**The problem:**
Among the entries below, take the line with "left shoulder: (260, 552)" and the line with "left back paw: (271, 718)", and output them and every line between them exactly, with nothing else.

**Records shown:**
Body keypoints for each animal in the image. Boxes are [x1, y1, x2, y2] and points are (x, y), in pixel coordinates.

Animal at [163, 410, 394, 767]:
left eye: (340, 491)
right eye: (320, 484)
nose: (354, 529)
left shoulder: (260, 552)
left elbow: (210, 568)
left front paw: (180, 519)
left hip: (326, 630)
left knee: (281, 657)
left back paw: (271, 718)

==

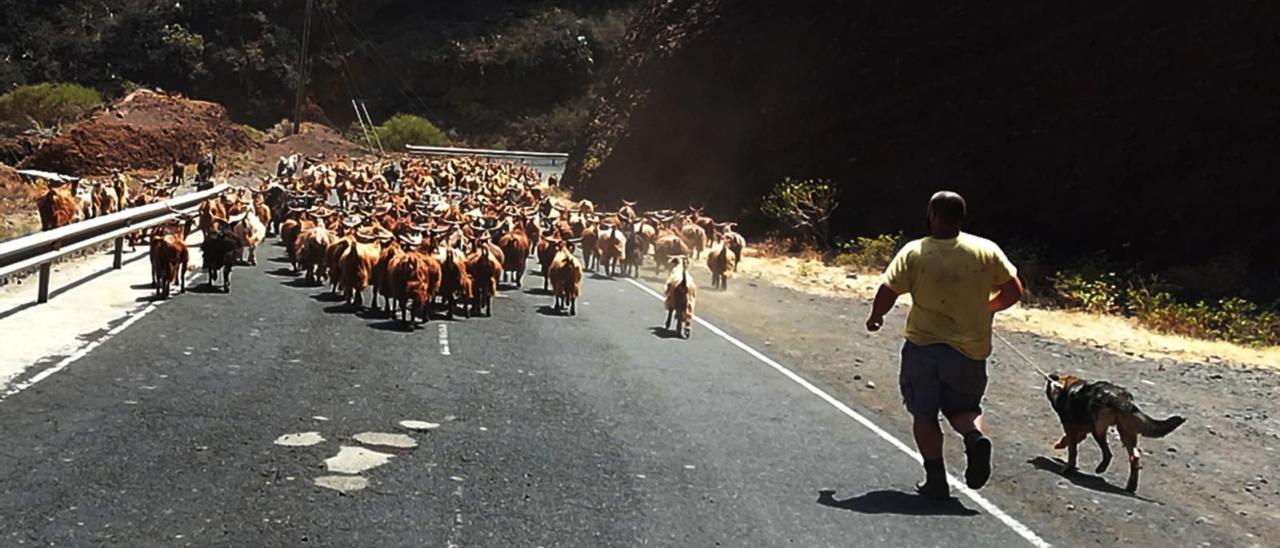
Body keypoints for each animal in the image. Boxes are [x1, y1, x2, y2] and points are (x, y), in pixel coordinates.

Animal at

**Expected answer:**
left shoulder: (260, 552)
left elbow: (210, 568)
left front paw: (180, 519)
left hip: (326, 630)
left knee: (281, 657)
left back paw: (271, 718)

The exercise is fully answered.